En cada nota Morelli reflexiona sobre un escrito que proyecta realizar; insiste en que debe “asumir un texto desaliñado, desanudado, incongruente, minuciosamente antinovelístico (aunque no antinovelesco)”, y que su método será “la autocrítica incesante, la incongruencia, la imaginación al servicio de nadie”. Quizá Morelli sea, en efecto, el alter ego de Cortázar o –y no es lo mismo– un alter ego del fantasma de Rayuela; de cualquier modo se trata de la invención de un escritor, un artificio nada peculiar. Es indudable que su nombre evoca al personaje de Bioy Casares; en La invención de Morel hay una máquina que lo contiene todo al mismo tiempo que es una “resta implacable” de la vida, y Morelli es una máquina aislada a la que nada se le escapa.
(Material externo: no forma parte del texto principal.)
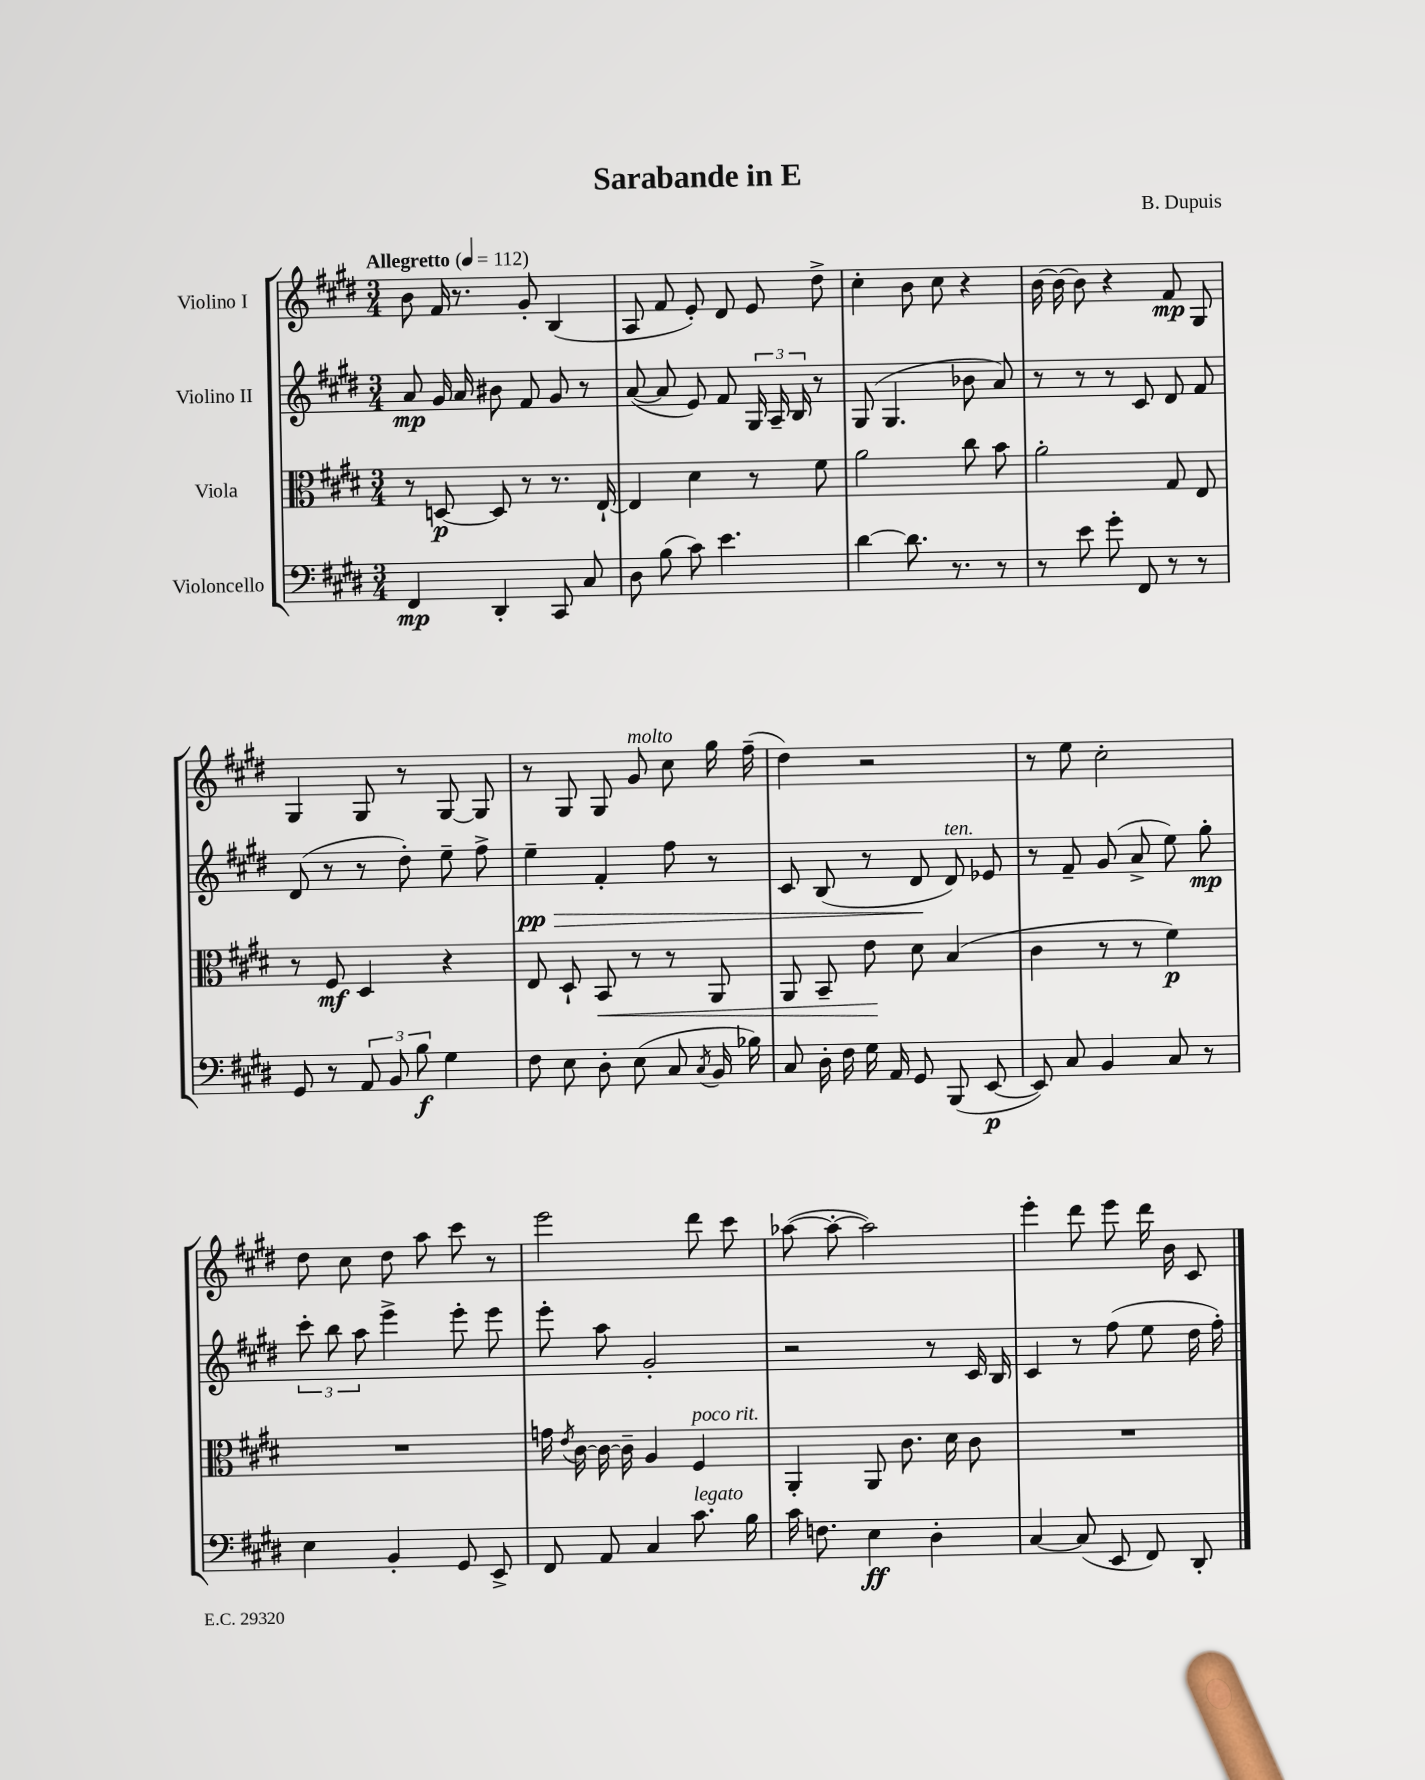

**kern	**kern	**kern	**kern
*staff4	*staff3	*staff2	*staff1
*clefF4	*clefC3	*clefG2	*clefG2
*k[f#c#g#d#]	*k[f#c#g#d#]	*k[f#c#g#d#]	*k[f#c#g#d#]
*M3/4	*M3/4	*M3/4	*M3/4
*MM112	*MM112	*MM112	*MM112
4FF#	8r	8a	8b
.	[8D	16g#	16f#
.	.	16a	8.r
4DD#'	8D]	8b#	.
.	8r	8f#	8g#'
8CC#	8.r	8g#	(4B
8C#	.	8r	.
.	[16E`	.	.
=	=	=	=
8D#	4E]	([8a	8A
(8B	.	8a]	8f#
8c#)	4d#	8e)	8e')
4.e	.	8f#	8d#
.	8r	24G#	8e
.	.	24A~	.
.	.	24B	.
.	8f#	8r	8dd#^
=	=	=	=
[4d#	2a	(8G#	4cc#'
.	.	4.G#	.
8.d#]	.	.	8b
.	.	.	8cc#
8.r	.	.	.
.	8cc#	8b-	4r
8r	8b	8a)	.
=	=	=	=
8r	2a'	8r	[16b
.	.	.	16b_
8e	.	8r	8b]
8g#'	.	8r	4r
8FF#	.	8c#	.
8r	8G#	8d#	8f#
8r	8E	8f#	8G#
=	=	=	=
8GG#	8r	(8d#	4G#
8r	8F#	8r	.
12AA	4D#	8r	8G#
12BB	.	.	.
.	.	8dd#')	8r
12B	.	.	.
4G#	4r	8ee~	[8G#
.	.	8ff#^	8G#]
=	=	=	=
8F#	8E	4ee~	8r
8E	8D#`	.	8G#
8D#'	8BB	4f#'	8G#
(8E	8r	.	8g#
8C#	8r	8ff#	8cc#
8qC#	.	.	.
16BB	8AA	8r	16gg#
16B-)	.	.	(16ff#~
=	=	=	=
8C#	8AA	8c#	4dd#)
16D#'	8BB~	(8B	.
16F#	.	.	.
16G#	8e	8r	2r
16AA	.	.	.
8GG#	8d#	8d#	.
(8BBB	(4B	8d#)	.
[8EE	.	8e-	.
=	=	=	=
8EE])	4c#	8r	8r
8C#	.	8f#~	8ee
4BB	8r	(8g#	2cc#'
.	8r	8a^	.
8C#	4f#)	8ee)	.
8r	.	8gg#'	.
=	=	=	=
4E	2.r	12ccc#'	8dd#
.	.	12bb	.
.	.	.	8cc#
.	.	12aa	.
4BB'	.	4eee^	8dd#
.	.	.	8aa
8GG#	.	8eee'	8ccc#
8EE^	.	8eee	8r
=	=	=	=
8FF#	16g	8eee'	2eee
.	8qe	.	.
.	[16c#	.	.
8AA	16c#_	8aa	.
.	16c#~]	.	.
4C#	4A	2g#'	.
8.c#	4F#	.	8ddd#
.	.	.	8ccc#
16B	.	.	.
=	=	=	=
16c#	4AA'	2r	([8aa-
8.F	.	.	.
.	.	.	8aa-'_
4E	8AA	.	2aa-])
.	8.c#	.	.
4D#'	.	8r	.
.	16d#	.	.
.	8c#	16c#	.
.	.	16B	.
=	=	=	=
[4C#	2.r	4c#	4eee'
(8C#]	.	8r	8ddd#
8EE	.	(8ff#	8eee
8FF#)	.	8ee	16ddd#
.	.	.	16b
8DD#'	.	16dd#	8c#
.	.	16ff#')	.
==	==	==	==
*-	*-	*-	*-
Pero esas operaciones acaso sean un pasaje que conduzca a otro escritor, a Pierre Menard, el personaje del primer cuento que Borges se decidió a escribir luego de una larga convalecencia por un accidente; un golpe con el filo de una ventana, no un accidente en la calle. Pierre Menard copia palabra por palabra El Quijote y no sólo se arroga su autoría, está convencido de que su novela es más lograda que la de Cervantes: su Quijote contiene al anterior, mientras que el de Cervantes apenas puede mantenerse en su propio tiempo.

La ironía borgeana apunta, sobre todo, hacia las novelas: ¿hay posibilidades de que cada una no sea una máquina apenas remozada que repite siempre la misma novela? Morelli podría acordar con esa sentencia; en definitiva, también él reflexiona sobre una novela que va restándole posibilidades de escribirla, y se inclina igual que Borges por lo antinovelístico. Cortázar, en cambio, sería más renuente a aceptar una coincidencia. No sólo porque –a diferencia de Borges– no encontraría ningún reparo en la laboriosa tarea de escribir más de 500 páginas de una novela, sino porque confía más que Morelli en que lo novelesco se imponga a lo novelístico en Rayuela, es decir cuenta con la ironía irreverente más que con el sacrificio.

En esa diferencia quizá resida un motivo para atenuar la tendencia a reconocer en Morelli un alter ego completo de Cortázar. De lo que no hay dudas es que Morelli y Pierre Menard son opuestos: uno puede escribir su novela porque está convencido de que debe repetir otra, y el otro está imposibilitado de escribir la suya porque no acepta repetir ninguna. Sin embargo, como suele ocurrir, los opuestos perfectos terminan por reconocer sus afinidades: Morelli, al final de cuentas, escribe su novela dentro de la novela de otro. Y en ese caso, por qué no, Cortázar terminaría remedando a Pierre Menard, con la diferencia de que tiene como modelo a Morelli y no a Cervantes.

Existen obstáculos posibles para pensar esa lectura, pero podrían atenuarse tratándose de una novela como Rayuela que coloca en el centro de su construcción lo que pueden hacer los lectores. ¿El Quijote y Rayuela? Sobre su libro inconcluso, Morelli dejó una página en la que sólo escribió una frase que se repite en la superficie completa del papel, como un muro: “En el fondo sabía que no se puede ir más allá porque no lo hay”. Es muy posible que Cortázar se reconociera en ese límite, en cambio los lectores que han atravesado su Rayuela ya no tienen dudas –y a tal punto que ignoran que la hayan tenido alguna vez– de que ahí donde no hay nada es cuando comienza el recuerdo de que queda todo por inventar.